White. Your nose might be blocked. The swollen tissue in your nasal passages slows the flow of mucus, while the loss of moisture thickens and makes it cloudier. This type of mucus ripens conditions for a cold or a sinus infection.

Yellow. A cold or infection can build up steam. Your mucus may turn yellow when your white blood cells are rushing to the site of an infection to try to fight it off.

Green. Dead white blood cells can turn your mucus green and sticky. Your immune system is on high alert. Call your doctor if it doesn’t improve within 10 to 12 days or if you have a fever. If you have sinusitis, which is a bacterial infection, your doctor will likely prescribe antibiotics to clear it up.

Brown. You may have gotten a big whiff of something like dirt. Brownish mucus could also be stained with old blood.

It’s rare, but with chronic lung conditions like bronchiectasis or cystic fibrosis, bacteria in your lungs can cause inflammation and bleeding, turning your mucus dark brown.

It’s important to remember that yellow, green, or brown mucus can all indicate bacterial or viral infections.

Red. A red or pink tinge could mean a little harmless blood was caused by things like blowing your nose a lot or something irritating your nasal lining. In some cases, “red mucus — or bloody scabs — can be due to blood from a nosebleed or bleeding from a polyp or even a tumor,” says Yanagisawa.

Black. You may be breathing in debris that is getting clogged in your nose. A lot of dust or cigarette smoke can also blacken the mucus. And while it’s rare, it can also be a sign of a yeast infection. If you have a weakened immune system, contact your doctor.

Knowing what mucus colors can mean can be helpful, but it depends on what’s normal for your body. So be careful, advises Yanagisawa. “Any discoloration or change in consistency that is abnormal for your body should be monitored closely, and if it persists, a call or visit to your doctor should be warranted.”

slime management

The key to dealing with slime is identifying its source. For example:

allergies or colds. This thin, clear, watery mucus can be treated with antihistamines. However, be careful if you have prostate disease. Nasal sprays containing steroids can also provide relief. If you have glaucoma, you need to be careful with both of these treatments.

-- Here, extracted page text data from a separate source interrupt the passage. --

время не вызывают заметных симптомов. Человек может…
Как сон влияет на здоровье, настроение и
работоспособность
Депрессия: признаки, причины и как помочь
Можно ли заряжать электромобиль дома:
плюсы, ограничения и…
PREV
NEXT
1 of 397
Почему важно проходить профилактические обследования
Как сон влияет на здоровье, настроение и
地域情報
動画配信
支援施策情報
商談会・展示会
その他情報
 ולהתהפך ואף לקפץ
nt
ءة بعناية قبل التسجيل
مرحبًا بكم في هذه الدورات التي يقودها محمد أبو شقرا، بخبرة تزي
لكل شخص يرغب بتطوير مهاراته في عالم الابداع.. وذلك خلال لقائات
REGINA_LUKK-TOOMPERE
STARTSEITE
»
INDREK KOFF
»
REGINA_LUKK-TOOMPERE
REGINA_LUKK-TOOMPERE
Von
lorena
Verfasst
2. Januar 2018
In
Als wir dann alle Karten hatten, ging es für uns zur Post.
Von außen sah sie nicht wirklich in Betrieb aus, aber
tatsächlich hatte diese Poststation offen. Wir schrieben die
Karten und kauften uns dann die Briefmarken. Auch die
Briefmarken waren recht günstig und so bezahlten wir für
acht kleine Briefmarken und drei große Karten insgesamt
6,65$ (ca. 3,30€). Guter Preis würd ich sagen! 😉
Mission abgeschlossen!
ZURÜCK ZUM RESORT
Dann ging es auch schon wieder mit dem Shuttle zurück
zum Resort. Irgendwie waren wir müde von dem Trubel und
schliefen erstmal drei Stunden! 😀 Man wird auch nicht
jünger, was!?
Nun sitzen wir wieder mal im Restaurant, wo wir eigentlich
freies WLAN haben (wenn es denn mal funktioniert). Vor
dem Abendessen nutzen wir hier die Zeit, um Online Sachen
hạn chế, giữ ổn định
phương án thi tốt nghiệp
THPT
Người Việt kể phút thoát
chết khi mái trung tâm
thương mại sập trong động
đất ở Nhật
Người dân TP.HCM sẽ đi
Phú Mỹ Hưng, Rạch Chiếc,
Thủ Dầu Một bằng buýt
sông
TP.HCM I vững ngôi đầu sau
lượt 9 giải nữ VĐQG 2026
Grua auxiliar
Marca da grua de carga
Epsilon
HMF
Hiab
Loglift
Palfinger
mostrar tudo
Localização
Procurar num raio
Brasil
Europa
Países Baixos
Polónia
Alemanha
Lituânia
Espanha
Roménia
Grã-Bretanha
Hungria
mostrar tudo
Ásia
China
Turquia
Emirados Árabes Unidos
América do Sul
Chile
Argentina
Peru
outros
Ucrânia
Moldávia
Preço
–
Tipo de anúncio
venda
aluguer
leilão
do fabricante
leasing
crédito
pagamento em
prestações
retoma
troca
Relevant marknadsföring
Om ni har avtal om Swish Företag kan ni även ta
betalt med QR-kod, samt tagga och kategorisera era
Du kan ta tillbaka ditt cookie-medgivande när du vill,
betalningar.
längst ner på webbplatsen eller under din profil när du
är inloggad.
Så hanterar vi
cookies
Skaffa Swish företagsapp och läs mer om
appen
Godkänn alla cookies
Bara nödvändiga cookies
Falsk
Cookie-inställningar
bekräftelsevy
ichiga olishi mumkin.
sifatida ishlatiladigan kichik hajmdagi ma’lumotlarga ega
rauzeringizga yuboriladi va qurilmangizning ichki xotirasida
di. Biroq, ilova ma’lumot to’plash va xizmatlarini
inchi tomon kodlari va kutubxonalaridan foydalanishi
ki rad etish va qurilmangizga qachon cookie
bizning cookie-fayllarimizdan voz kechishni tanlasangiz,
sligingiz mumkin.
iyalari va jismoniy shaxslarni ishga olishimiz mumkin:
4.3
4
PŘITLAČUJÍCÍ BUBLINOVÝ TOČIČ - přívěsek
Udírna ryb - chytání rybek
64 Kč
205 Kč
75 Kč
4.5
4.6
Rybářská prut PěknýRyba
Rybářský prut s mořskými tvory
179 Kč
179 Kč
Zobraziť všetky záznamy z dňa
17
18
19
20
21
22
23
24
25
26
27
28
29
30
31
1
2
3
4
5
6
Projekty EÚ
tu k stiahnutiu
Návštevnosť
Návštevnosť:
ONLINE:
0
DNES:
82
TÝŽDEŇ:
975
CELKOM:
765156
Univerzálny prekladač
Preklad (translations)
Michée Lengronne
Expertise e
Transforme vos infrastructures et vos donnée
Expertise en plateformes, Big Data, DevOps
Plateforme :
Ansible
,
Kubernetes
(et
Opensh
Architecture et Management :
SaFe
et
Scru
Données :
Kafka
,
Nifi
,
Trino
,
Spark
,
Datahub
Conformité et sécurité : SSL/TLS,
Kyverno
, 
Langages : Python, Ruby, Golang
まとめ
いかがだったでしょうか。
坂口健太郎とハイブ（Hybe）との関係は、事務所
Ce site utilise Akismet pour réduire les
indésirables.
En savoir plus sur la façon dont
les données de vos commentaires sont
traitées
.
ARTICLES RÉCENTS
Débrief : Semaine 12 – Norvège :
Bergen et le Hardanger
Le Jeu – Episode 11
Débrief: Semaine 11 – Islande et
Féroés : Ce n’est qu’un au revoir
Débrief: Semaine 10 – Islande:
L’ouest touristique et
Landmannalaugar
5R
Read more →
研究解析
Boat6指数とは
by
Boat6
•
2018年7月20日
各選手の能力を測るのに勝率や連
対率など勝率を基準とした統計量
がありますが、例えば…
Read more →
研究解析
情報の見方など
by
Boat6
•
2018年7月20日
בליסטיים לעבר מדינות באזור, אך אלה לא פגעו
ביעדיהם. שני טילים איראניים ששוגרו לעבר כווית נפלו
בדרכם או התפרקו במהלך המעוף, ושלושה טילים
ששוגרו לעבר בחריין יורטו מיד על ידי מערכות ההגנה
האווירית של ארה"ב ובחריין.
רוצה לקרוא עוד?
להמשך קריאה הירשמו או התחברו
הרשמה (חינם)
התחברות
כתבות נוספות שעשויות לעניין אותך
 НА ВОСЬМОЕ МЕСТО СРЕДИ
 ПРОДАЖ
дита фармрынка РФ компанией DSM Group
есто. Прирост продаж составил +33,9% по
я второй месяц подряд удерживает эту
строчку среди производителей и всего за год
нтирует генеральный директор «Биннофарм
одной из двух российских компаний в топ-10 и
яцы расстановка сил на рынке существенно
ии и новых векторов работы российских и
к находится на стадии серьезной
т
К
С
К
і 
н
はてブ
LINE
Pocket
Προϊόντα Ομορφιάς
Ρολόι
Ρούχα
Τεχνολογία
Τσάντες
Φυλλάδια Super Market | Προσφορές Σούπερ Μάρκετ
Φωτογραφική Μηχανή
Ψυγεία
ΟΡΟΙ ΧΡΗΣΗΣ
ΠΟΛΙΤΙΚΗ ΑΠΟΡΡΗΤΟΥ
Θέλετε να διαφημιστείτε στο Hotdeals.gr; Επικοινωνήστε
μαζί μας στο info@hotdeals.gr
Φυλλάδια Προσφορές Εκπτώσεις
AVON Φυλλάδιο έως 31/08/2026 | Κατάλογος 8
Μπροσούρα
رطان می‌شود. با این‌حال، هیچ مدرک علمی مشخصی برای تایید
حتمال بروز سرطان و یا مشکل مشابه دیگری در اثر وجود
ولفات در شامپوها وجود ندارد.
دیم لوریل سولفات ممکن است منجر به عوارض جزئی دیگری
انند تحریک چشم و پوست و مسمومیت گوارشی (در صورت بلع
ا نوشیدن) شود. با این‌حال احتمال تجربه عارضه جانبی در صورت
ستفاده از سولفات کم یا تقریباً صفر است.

Over-the-counter (OTC) decongestants can also help, but use caution when using them, says Yanagisawa. They can trigger palpitations or increase your heart rate. Meanwhile, decongestant nasal sprays like oxymetazoline (Afrin) can open up your nasal passages and help you breathe better for a while, but they won’t get rid of mucus. If you use a nasal decongestant for more than 3 days in a row, the congestion can come back and set off a cycle that is difficult to break. Likewise:

  • Prescription nasal antihistamines can help when OTC medications aren’t enough. However, the bitter taste may put some people off.
  • OTC expectorants that contain guaifenesin (Mucinex, Robitussin) help break up mucus in your chest and keep your airways moist.

“For children, there are a number of nasal aspirators that can be used to safely and effectively aspirate nasal discharge and mucus,” notes Yanagisaw.

Nose, sinus or throat infections. These typically trigger green or yellow mucus. “This is best treated with antibiotics when bacteria are the culprit,” he says.

If the mucus is from gastroesophageal reflux disease (GERD), medications such as a histamine-2 receptor blocker like famotidine are the best treatment. A proton pump inhibitor such as omeprazole may also work. Cutting out certain foods, such as chocolate, spicy foods, citrus fruits, and drinks with caffeine or red wine, may also help.

Maintaining the health of the mucus

“Phum is normal and is vital to the proper functioning of our airways,” says Yanagisaw.

To get things right:

  • Drink plenty of fluids to stay hydrated.
  • Use nasal saline mists or sprays to maintain moisture.
  • In colder weather, try a humidifier and steam.
  • Flush out excess mucus and nasal secretions with a nasal and sinus irrigation device such as a neti pot.